The barren, vegetation-free hillsides in Border Field State Park created by a new 3.5-mile section of the U.S.-Mexico border fence are neither barren nor vegetation-free, the federal government claims.

In a recent letter to U.S. Rep. Susan Davis, D-San Diego, the U.S. Customs and Border Protection’s chief says the denuded hills near the Tijuana Estuary have plants growing on them.

You just can’t see them, he wrote.

Because the plants being grown on the new hillsides are native species, wrote Jayson Ahern, the agency’s acting chief, “the existing re-vegetated areas are currently dormant and brown … and, thus, difficult to see from afar.”

That does not accurately reflect what I’ve seen in the park. When I visited in mid-October, I saw a few plants growing on a single hill. Other new hills were barren, save for rows of straw bales.

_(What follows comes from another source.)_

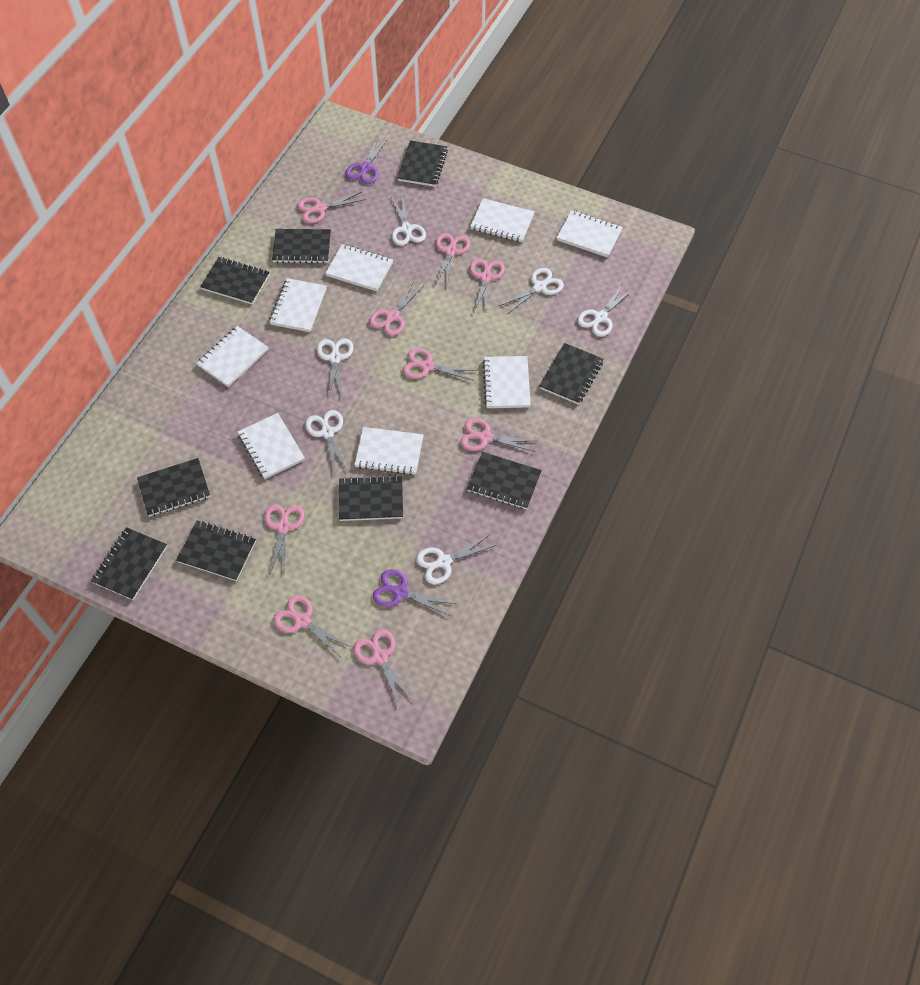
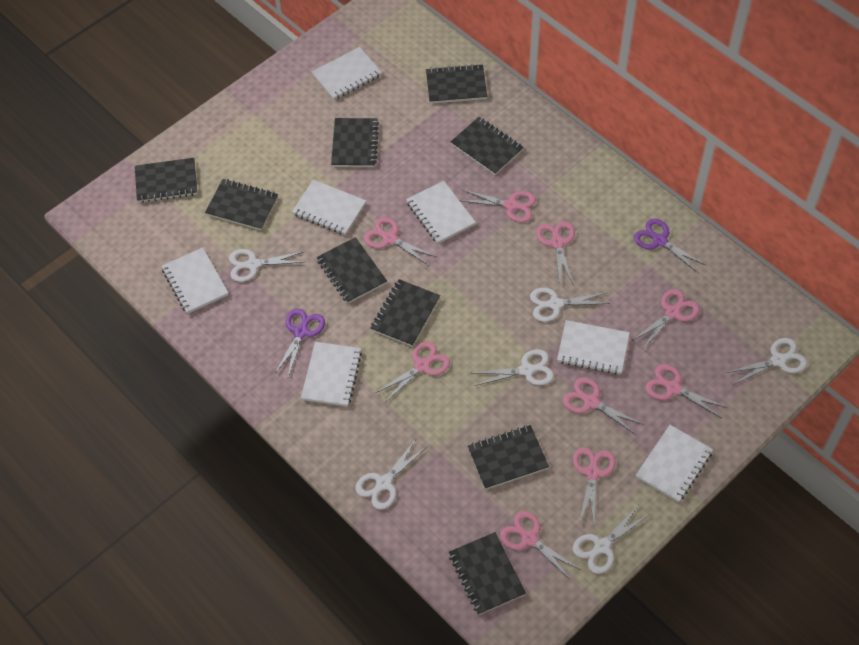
white notebook: [196,326,269,387] [238,413,305,479] [270,278,327,332] [325,244,393,291] [354,427,423,475] [470,198,535,242] [483,356,531,408] [557,210,622,258] = 8 -> [161,247,228,314] [292,180,366,235] [301,342,362,407] [312,47,382,100] [406,181,476,244] [557,320,630,375] [636,425,713,503] = 7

It was easy to see from afar that no plants were growing. It was even easier to see up close. I stood on the hills. Plants were not growing. Federal contractors working for the U.S. Army Corps of Engineers had sprayed a wet, pulpy seed mix — called “hydroseed” — on the ground, but never irrigated.

I called Clay Phillips, superintendent of Border Field State Park, to check whether plants had suddenly grown in the last month.

“Nothing magical has happened,” he said. “There is a native plant seed mix (on the ground), but we’ve never seen any growth there.”

Ahern, the U.S. Customs and Border Protection official, wrote in his letter that “moderate revegetation has actually occurred and is progressing well.” He said the federal government purposely didn’t water the seeds it spread on the hills so it could mimic normal climatic conditions — dry summers, wet winters.

I asked Bruce Hanson, a restoration ecologist for Edaw, a local consulting firm, whether that was a good idea. He said it is. Unless a full-fledged irrigation system was installed, Hanson said it’s better to wait for natural rainfall, which helps seeds germinate better. The salt content is lower in rain than in water sprayed from trucks, which the government is now using.

But using seeds alone is “window-dressing,” Hanson said. The best way to restore degraded habitat is to use a mix of seeds and transplant already-established plants and cactus, he said.

“A lot of species” — such as the Baja birdbush, a plant whose northern range extends only to the border — “never come up from seed,” he said. Instead, generic shrubs grow, such as purple needlegrass, which is found throughout the state.

“You end up with a different plant community than what should be there,” Hanson said. “Hydroseed is not going to be representative of what was out there.”